I continued up the trail a bit but didn’t go too far, I was tired and while there are times it’s good to push yourself, this morning didn’t feel like one of them. As I headed back I did see a couple of genuine hawks on a large saguaro, a pair of Harris’s hawks that I suppose will be nesting soon. A grasshopper accidentally impaled itself on a buckhorn cholla and I thought my hike might end on a sad note but then I saw a mourning dove preening from a rock above as the breeze rustled its feathers.

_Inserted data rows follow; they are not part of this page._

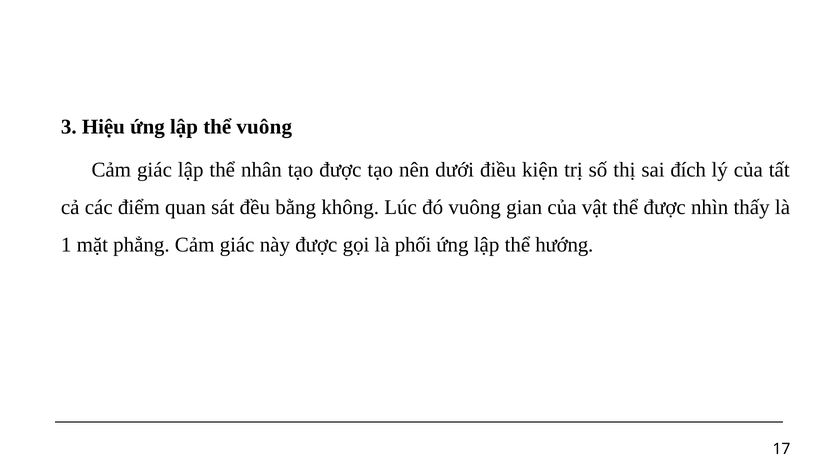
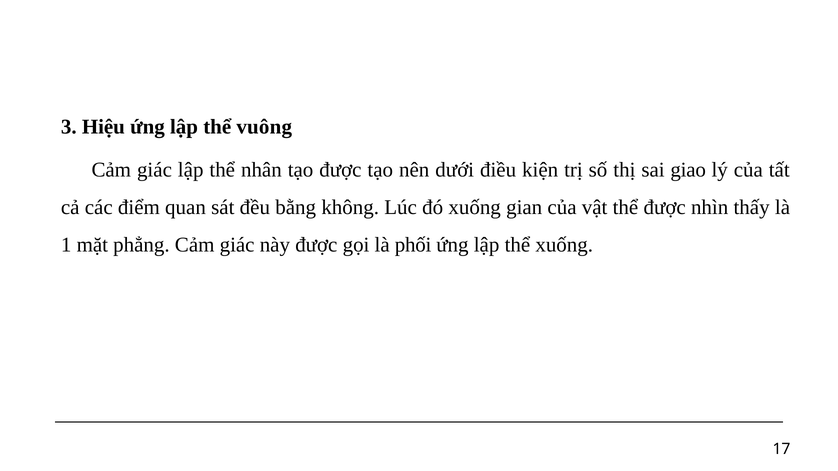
đích: đích -> giao
đó vuông: vuông -> xuống
thể hướng: hướng -> xuống
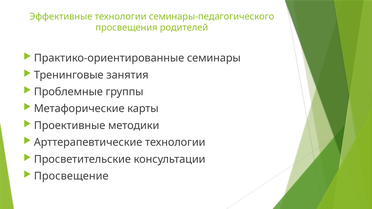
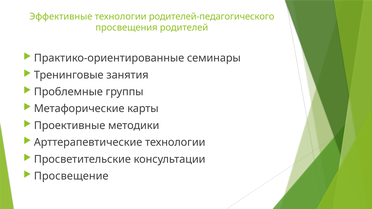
семинары-педагогического: семинары-педагогического -> родителей-педагогического
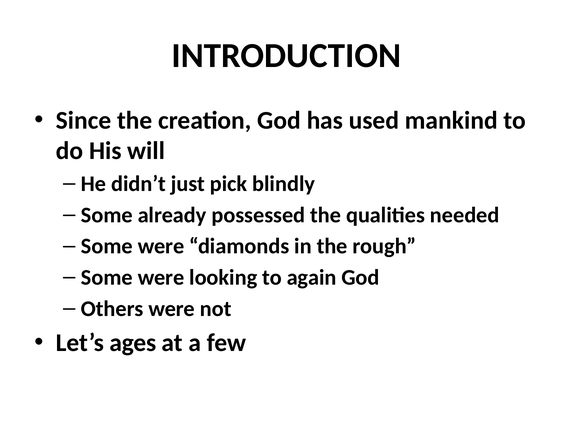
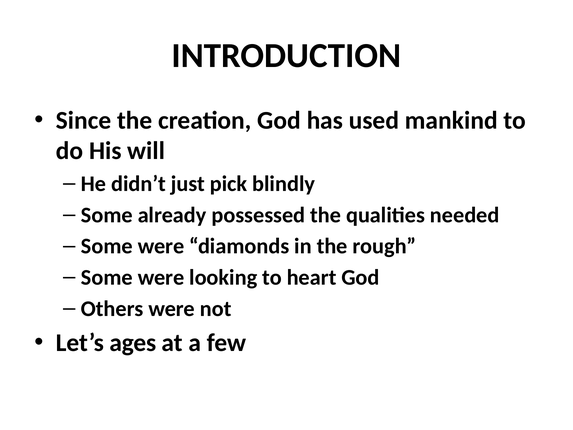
again: again -> heart
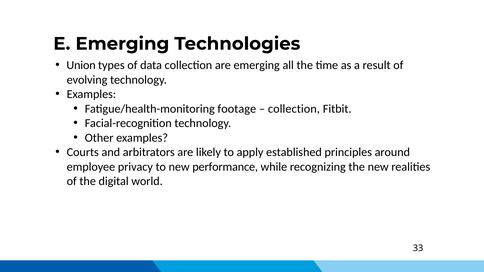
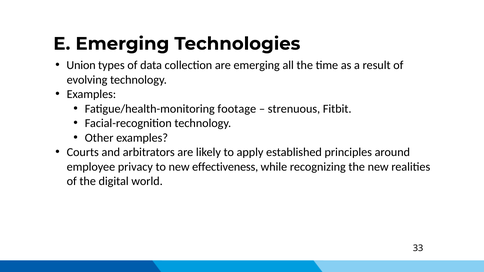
collection at (294, 109): collection -> strenuous
performance: performance -> effectiveness
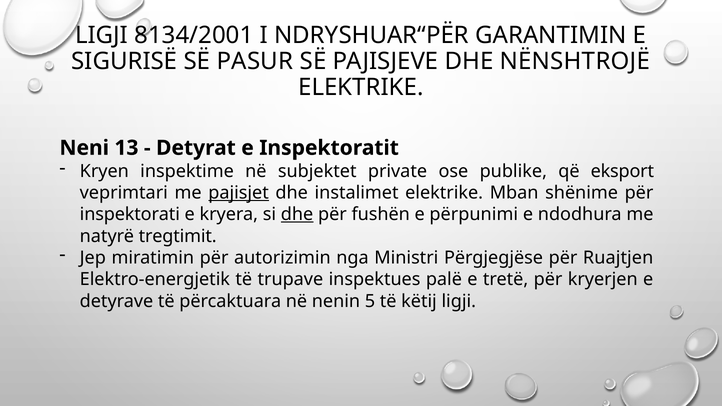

Despite not seeing any reptiles it was a quick reminder of why I love this place as I saw so much beauty in so short a time. Soon enough I did get to see a reptile as when I got home a spiny lizard was doing pushups in a tree behind the house, it was too bright for pictures but hopefully he and I will meet again. And hopefully so too the rock squirrel, if it survives the owls and the hawks and the snakes and …
Lair of the Rock Squirrel
A rock squirrel peeks out from the rocks it calls home. A great horned owl was nearby, itself being harassed by an American kestrel, perhaps it got too close to her nest. A little later I saw a grasshopper fly off and impale itself on a buckhorn cholla. Life isn’t easy in the desert, even in a lovely spring.
I Am the Desert
Calling Out
A rock squirrel calls out atop a large granite boulder near Granite Mountain. It had a piece of saguaro fruit but instead of eating it was sending out the alarm for much of the time I watched it during a food and water break. At first I thought it was complaining about me to the other nearby squirrels, even though I was far down the hill, but it kept looking in other directions and went quiet for a while before starting up again. It has lots of enemies in the desert, most of whom would not have been visible from my vantage point, but I haven’t spent much time with these squirrels yet to get a feel if it was sending out an alarm or claiming this spot as its own.
Under Tom’s Thumb
I met this rock squirrel back in April a few weeks after we moved here. One of the reasons I love a telephoto zoom like the 100-400mm lens so much (this is the Canon, I only got the Sony recently) is that you can zoom in and take a traditional portrait of a small animal far away, like the shot below, but you can zoom out and take an environmental portrait as well like the picture above (when the scenery allows it). In this case I vastly prefer the environmental portrait as you get a feel for the massive rock this squirrel is perching under. Given more time I would have preferred an ever wider perspective with a different lens to show that it was perched high off the ground between much more massive granite boulders above and below than you can see here, but the squirrel only paused for a moment as it ran up the rocks at the approach of a dog on the trail.
I was struck by how at ease this rock squirrel was in the rocks as it moved about the narrow passages and great heights as easily and gracefully as a tree squirrel in the trees. I was delighted to find both rock squirrels and Harris’s antelope squirrels in the desert as I had mistakenly surmised I was leaving squirrels behind when we left Oregon. I fell in love with chipmunks and squirrels at an early age, we had a forest behind our house as a child in Michigan, I can’t remember ever not loving them. They’re a rarer treat now than then, but a treasured treat always.
Rock Squirrel
A rock squirrel lives up to its name as it crawls along a crevice in the massive rock formation known as Tom’s Thumb in the McDowell Sonoran Preserve. It had been at the base of the formation but crawled way up into the crevice when hikers with a dog approached. This is not a new species for me, we saw one during our visit to New Mexico a decade ago, but it is nice to be reunited. I owe a lot to that trip, not only because we had a great time but because it got me thinking about moving to the Southwest when looking for a job. I’ll eventually make it over to New Mexico but for now I’m focusing on trails near our home in Scottsdale.